The 32-year-old actress, who plays Jenny on the popular television series, says her love for running influences her acting. However, the Toronto native, who relocated to Atlanta for filming, wasn’t always into fitness. As she explains it, running saved her life from some bad habits she was trying to break.
“When I first started, it was sort of just me,” explains Greenwood, who’s been running for eight years now and averages 4 miles a day. “I woke up and thought I needed to change my lifestyle a bit. I can’t really explain it; it was kind of like Forrest Gump.”

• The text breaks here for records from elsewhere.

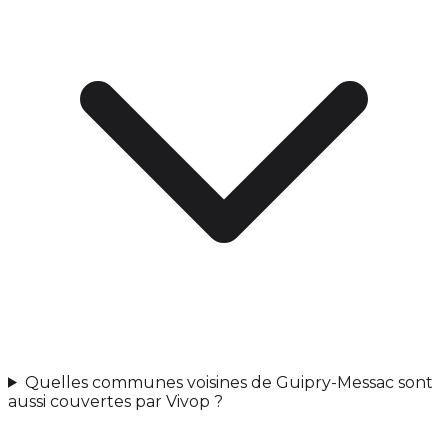
Quelles communes voisines de Guipry-Messac sont
aussi couvertes par Vivop ?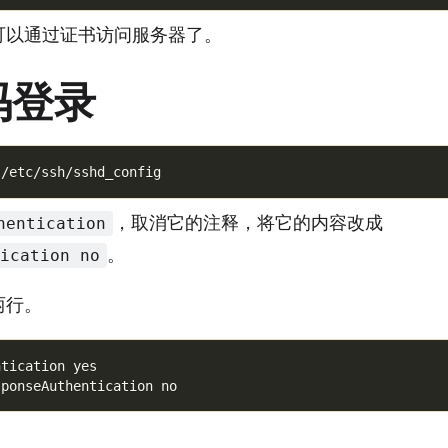
可以通过证书访问服务器了。
码登录
，取消它的注释，将它的内容改成
hentication
。
tication no
两行。
tication yes
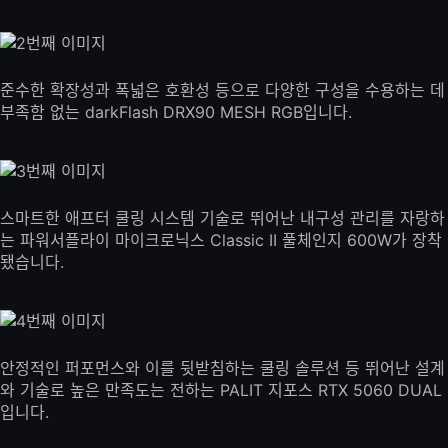
준수한 확장성과 폭넓은 호환성 등으로 다양한 구성을 수용하는 데
부족함 없는 darkFlash DRX90 MESH RGB입니다.
스마트한 애프터 쿨링 시스템 기술로 뛰어난 내구성 관리를 자랑하
는 파워서플라이 마이크로닉스 Classic II 풀체인지 600W가 장착
됐습니다.
안정적인 퍼포먼스와 이를 뒷받침하는 쿨링 솔루션 등 뛰어난 설계
와 기술로 높은 만족도는 전하는 PALIT 지포스 RTX 5060 DUAL
입니다.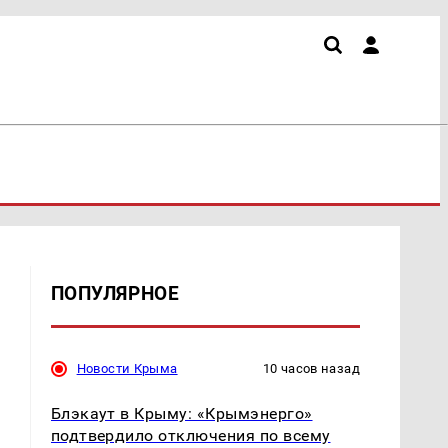
ПОПУЛЯРНОЕ
Новости Крыма
10 часов назад
Блэкаут в Крыму: «Крымэнерго»
подтвердило отключения по всему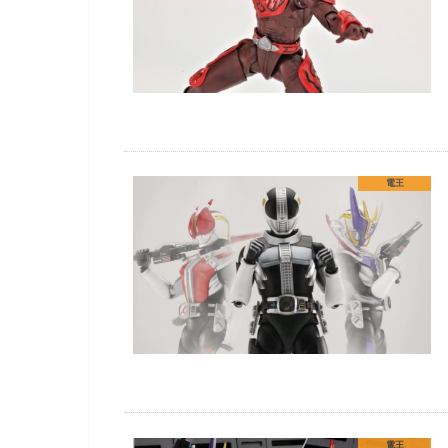
電王
電王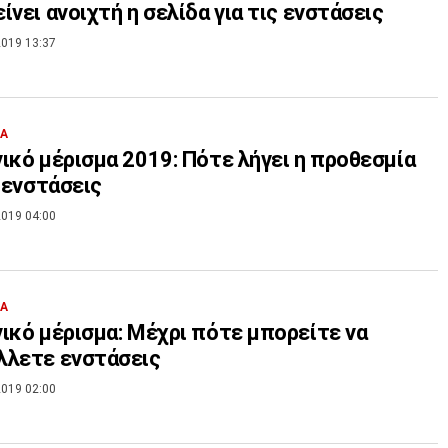
ίνει ανοιχτή η σελίδα για τις ενστάσεις
019 13:37
ΙΑ
ικό μέρισμα 2019: Πότε λήγει η προθεσμία
ς ενστάσεις
019 04:00
ΙΑ
ικό μέρισμα: Μέχρι πότε μπορείτε να
λλετε ενστάσεις
019 02:00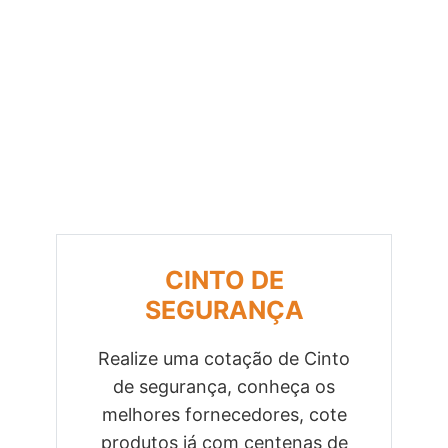
CINTO DE
SEGURANÇA
Realize uma cotação de Cinto
de segurança, conheça os
Previous
Next
melhores fornecedores, cote
produtos já com centenas de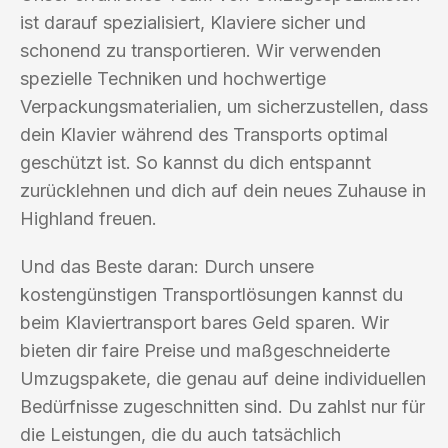
ist darauf spezialisiert, Klaviere sicher und
schonend zu transportieren. Wir verwenden
spezielle Techniken und hochwertige
Verpackungsmaterialien, um sicherzustellen, dass
dein Klavier während des Transports optimal
geschützt ist. So kannst du dich entspannt
zurücklehnen und dich auf dein neues Zuhause in
Highland freuen.
Und das Beste daran: Durch unsere
kostengünstigen Transportlösungen kannst du
beim Klaviertransport bares Geld sparen. Wir
bieten dir faire Preise und maßgeschneiderte
Umzugspakete, die genau auf deine individuellen
Bedürfnisse zugeschnitten sind. Du zahlst nur für
die Leistungen, die du auch tatsächlich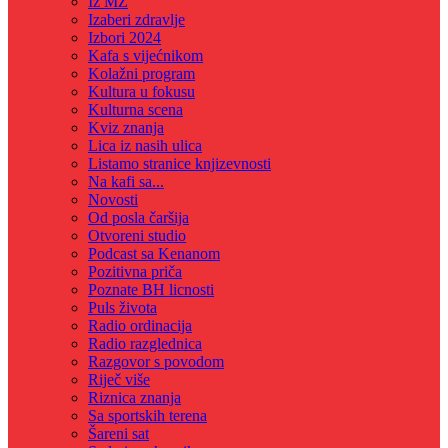
Iz MZ
Izaberi zdravlje
Izbori 2024
Kafa s vijećnikom
Kolažni program
Kultura u fokusu
Kulturna scena
Kviz znanja
Lica iz nasih ulica
Listamo stranice knjizevnosti
Na kafi sa...
Novosti
Od posla čaršija
Otvoreni studio
Podcast sa Kenanom
Pozitivna priča
Poznate BH licnosti
Puls života
Radio ordinacija
Radio razglednica
Razgovor s povodom
Riječ više
Riznica znanja
Sa sportskih terena
Šareni sat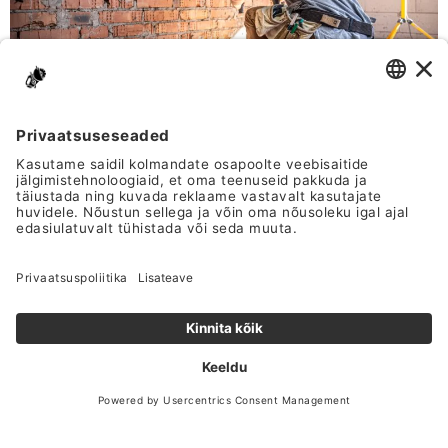
Teemanttegija- tagame kiire, laitmatu
ning kvaliteetse tulemuse.
ETTEVÕTTEST
Meist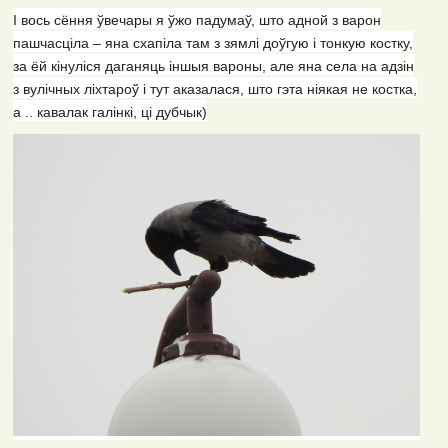
І вось сёння ўвечары я ўжо падумаў, што адной з варон
пашчасціла – яна схапіла там з зямлі доўгую і тонкую костку,
за ёй кінуліся даганяць іншыя вароны, але яна села на адзін
з вулічных ліхтароў і тут аказалася, што гэта ніякая не костка,
а .. кавалак галінкі, ці дубчык)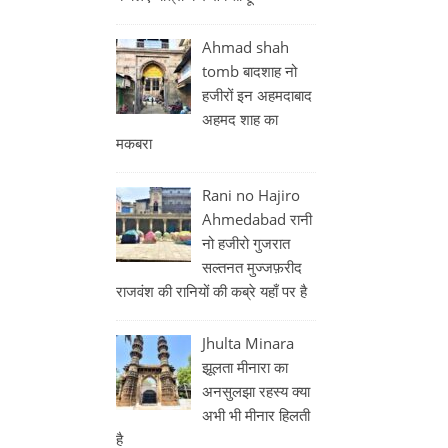
Ahmad shah
tomb बादशाह नो
हजीरों इन अहमदाबाद
अहमद शाह का
मकबरा
Rani no Hajiro
Ahmedabad रानी
नो हजीरो गुजरात
सल्तनत मुज्जफ़रीद
राजवंश की रानियों की कब्रे यहाँ पर है
Jhulta Minara
झूलता मीनारा का
अनसुलझा रहस्य क्या
अभी भी मीनार हिलती
है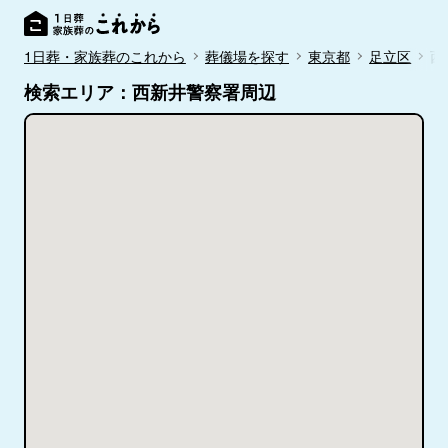
1日葬・家族葬のこれから
葬儀場を探す
東京都
足立区
西
検索エリア：西新井警察署周辺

After spending much of her early 20s bartending and living the “party life,” Greenwood impulsively decided to lace up to reverse her habits, something she says keeps her level.
“I’m in a better mood, I’m more grounded, I’m more aware,” says Greenwood, who always tries to start her morning with a run, even on 16-hour set days. “But if I have to sacrifice too much sleep to get a run in, then I’ll skip the run. Your body needs sleep.”
Growing up in Canada, Greenwood remembers her parents always being active, but it was her cousin, a former aspiring Olympian, who stands out in her memory.
“I remember seeing her at this track meet. All these girls started together, then this one girl took off and passed them all. She left them all in the dust.”
Although Greenwood wouldn’t pick up running until years later, she’s glad she finally flipped the switch. “Running makes me a healthier person overall. The industry can be emotionally taxing, so running really keeps me grounded,” she explains. “I’m grateful for my previous bartending and wild partying years that led me to running.”
Greenwood admits that she is not immune to the pressures Hollywood—or society in general—places on women. But she does recognize the positive shift toward a better body image.
“We aren’t in the same industry we were once in,” she explains. “Women are taking that power back and saying, ‘You know what? I’m not going to be hungry all the time anymore.’”
Greenwood laughs as she shares her own philosophy on really being happy in life. “I know I’ve been skinnier and less active and felt way crappier about myself. I also really love food, and I’ve reached the conclusion that I’m going to eat. I’m an eater, so I’m going to eat. I work out as much as I can, I eat and this is what you get. Take it or leave it.”